Vito De Luca: Au début, j'avais du mal à trouver des musiciens. Et à l'époque où Aeroplane était encore un duo, il fallait ajouter à cela le fait que Stephen ne jouait d'aucun instrument. Maintenant, je suis tout seul, et il est donc plus facile de prendre les décisions. J'ai trouvé des musiciens australiens, je pars répéter là-bas au mois de décembre et j'espère pouvoir commencer les live l'année prochaine. En tout cas, je suis tout excité à l'idée de jouer en live. Moi je serai aux guitares/clavier, il y aura un deuxième clavier, un bassiste/guitariste et un batteur. Et je vais me battre pour ne pas voir le moindre ordinateur sur scène.

Goûte Mes Disques: Chez Aeroplane, j'ai toujours eu l'impression qu'il y avait une dimension internationale, une envie de ne pas passer par la case « foire à boudin » de peur de s'y retrouver bloquer indéfiniment...

Vito De Luca: Ne t'inquiète pas, j'en ai fait des foires à boudin... Finalement, la sauce a pris en Belgique parce que la Belgique ne savait pas qu'on était un groupe belge. Pour nous, tout a commencé en Angleterre, quand notre premier maxi a été playlisté avant sa sortie par Lindstrom et Prins Thomas dans leur Essential Mix. A partir de là, les demandes de remix ont commencé à tomber et on est arrivés en Belgique en transitant par l'étranger, ce qui est assez bizarre.

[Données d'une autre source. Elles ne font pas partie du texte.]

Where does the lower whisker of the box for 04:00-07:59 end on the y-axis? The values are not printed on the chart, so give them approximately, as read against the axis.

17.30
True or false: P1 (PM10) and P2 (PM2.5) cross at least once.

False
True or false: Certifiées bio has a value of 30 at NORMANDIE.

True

Goûte Mes Disques: Pourtant, aujourd'hui, Aeroplane cartonne en Belgique et on ne vous y voit que très peu.

Vito De Luca: Moi, je ne demande que ça de jouer en Belgique. Mais le problème, c'est où jouer? C'est un peu le désert pour moi en Belgique. Tout à l'heure, un autre journaliste m'a demandé pourquoi rien ne se passait pour Aeroplane en Belgique ou en Wallonie. La réponse, c'est parce qu'il ne se passe rien en Belgique ou en Wallonie.

Goûte Mes Disques: Pourtant, certains ne sont pas vraiment du même avis que toi, Cosy Mozzy (moitié de Mustang et organisateur des soirées Libertine Supersport) par exemple... Il a même plutôt tendance à dire qu'on a beaucoup de chance en Belgique et qu'on devrait arrêter de se plaindre.

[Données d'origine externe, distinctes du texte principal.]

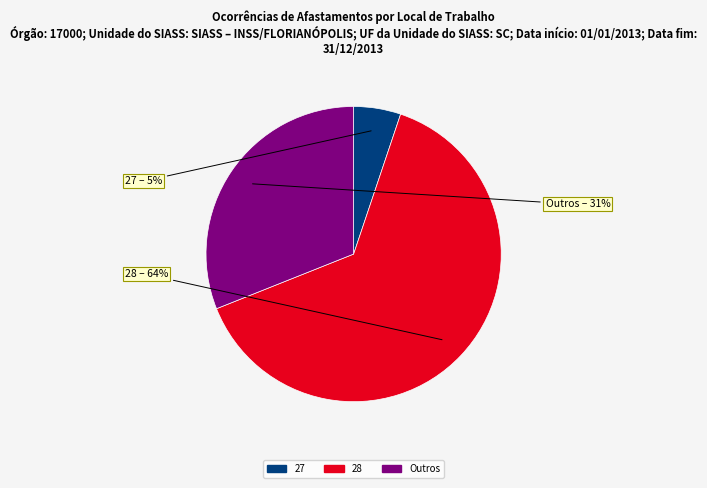

To the nearest percent, what is the average slice percentage?

33%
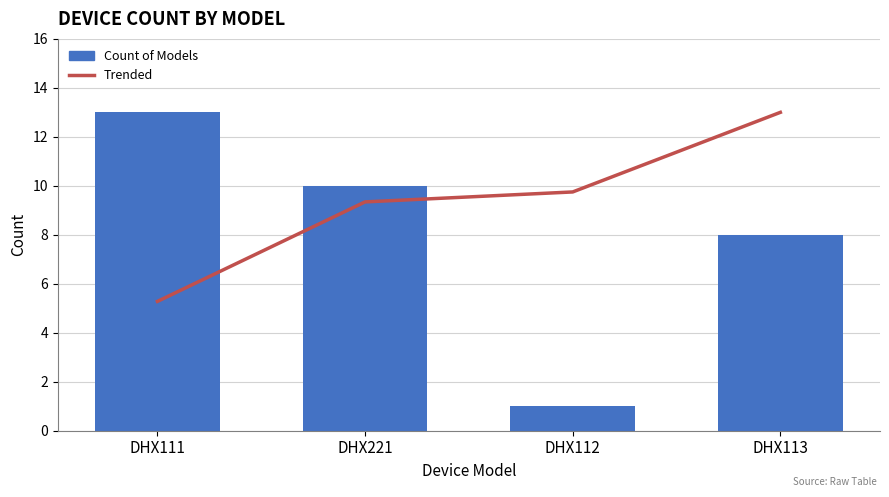

At which label does Count of Models first exceed 10?

DHX111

Vito De Luca: Mais lui il habite Bruxelles et il est promoteur, son approche n'est pas vraiment la même. Il faut quand même qu'on mette les points sur le i. La Belgique, c'est bien pour le chômage et la sécurité sociale. Par contre, pour la musique, ce n'est pas vraiment « the place to be ». Quand je dis à certains journalistes belges que Soulwax, ça vient de chez nous, il y en a qui ne le savent même pas! Pourtant, tous styles confondus, c'est le plus gros truc belge qui existe. C'est certainement pas Maurane ou Axelle Red qui vont leur faire la nique.

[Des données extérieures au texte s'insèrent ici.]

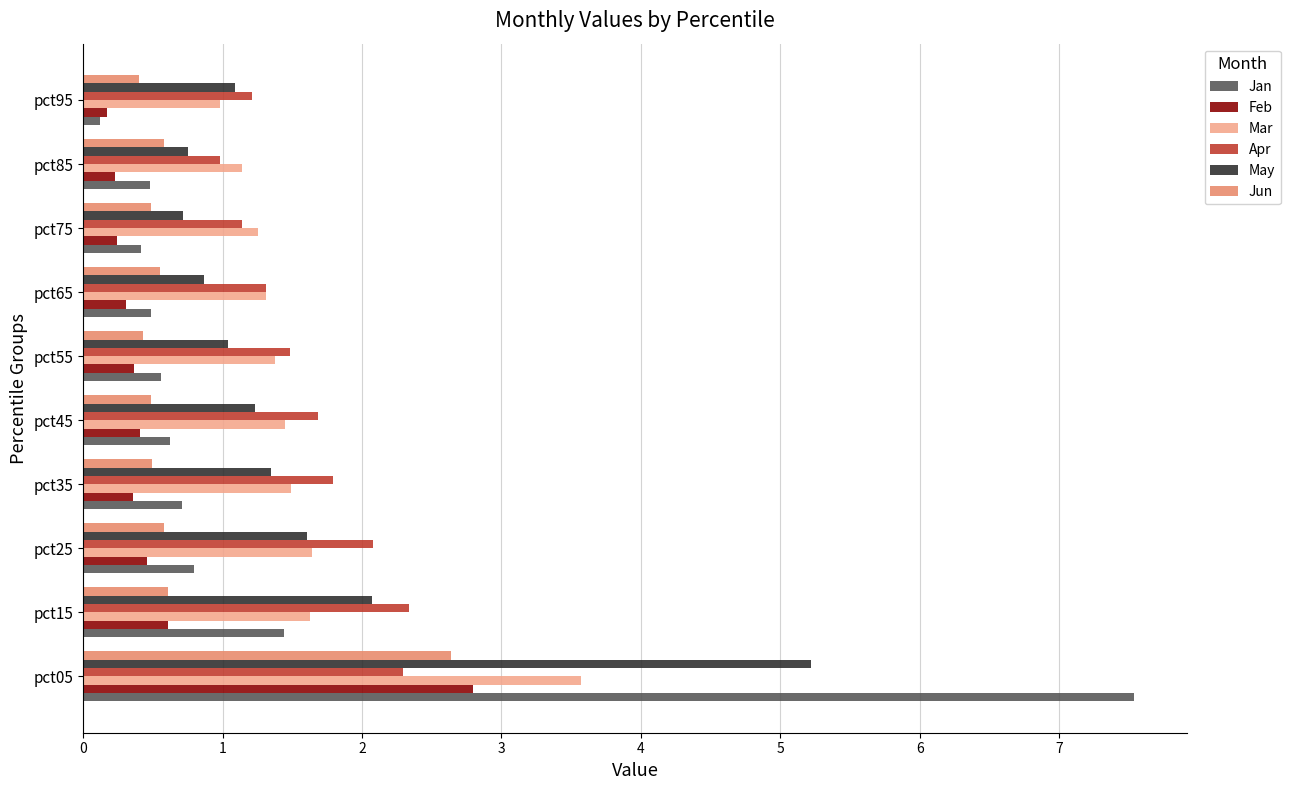

What are all the series names shown in the legend?

Jan, Feb, Mar, Apr, May, Jun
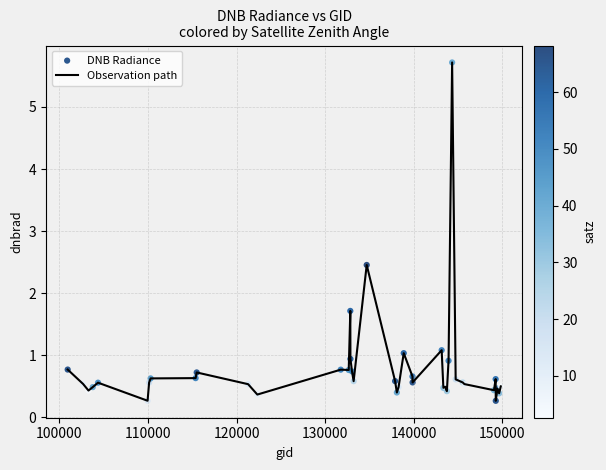

What is the greatest value displayed?

5.7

Goûte Mes Disques: Justement, en parlant de Soulwax, la dernière fois que j'ai vu Aeroplane, c'était à la Soulwaxmas, et vous aviez la lourde tâche de passer derrière eux!

Vito De Luca: Oh putain... Eux, ils terminent leur set par « Territorial Pissings » de Nirvana, avec les confettis et tout le bazar et nous on passe derrière. Si c'était à refaire, je préfèrerais jouer en warm up ou dans une autre salle. Perso, je préfère les petits clubs à l'anglaise de 500 personnes, comme on en trouve à Manchester ou à Glasgow, où il y a un vrai sens de la fête. Après, on a fait Coachella devant 8.000 personnes. Je pensais que ça allait être à chier et pourtant ce fut incroyable! De voir ces milliers de personnes qui dansaient quand on a passé « If I Ever Feel Better » de Phoenix, c'était le pied. Ce weekend à Helsinki, tout le monde est devenu fou sur « We Can't Fly », qui reste un truc à 98 BPM. J'ai commencé mon set avec le remix de George Michael que je viens de finir, un truc à 85 BPM, et pourtant tout le monde dansait.

Goûte Mes Disques: Pour terminer cette interview, on reste dans les remixes. Y'en a-t-il que tu rêves de faire?

Vito De Luca: C'est une question à laquelle je ne réponds jamais parce que tous les morceaux que j'adore ne sont pas remixables... ils sont parfaits tels qu'ils sont. Il m'est arrivé une fois de remixer un morceau que j'adorais, c'était le « Best In Class » de Late of the Pier, mais je ne suis jamais parvenu à faire aussi bien que l'original. Voilà pourquoi je ne remixe pas les morceaux que j'aime.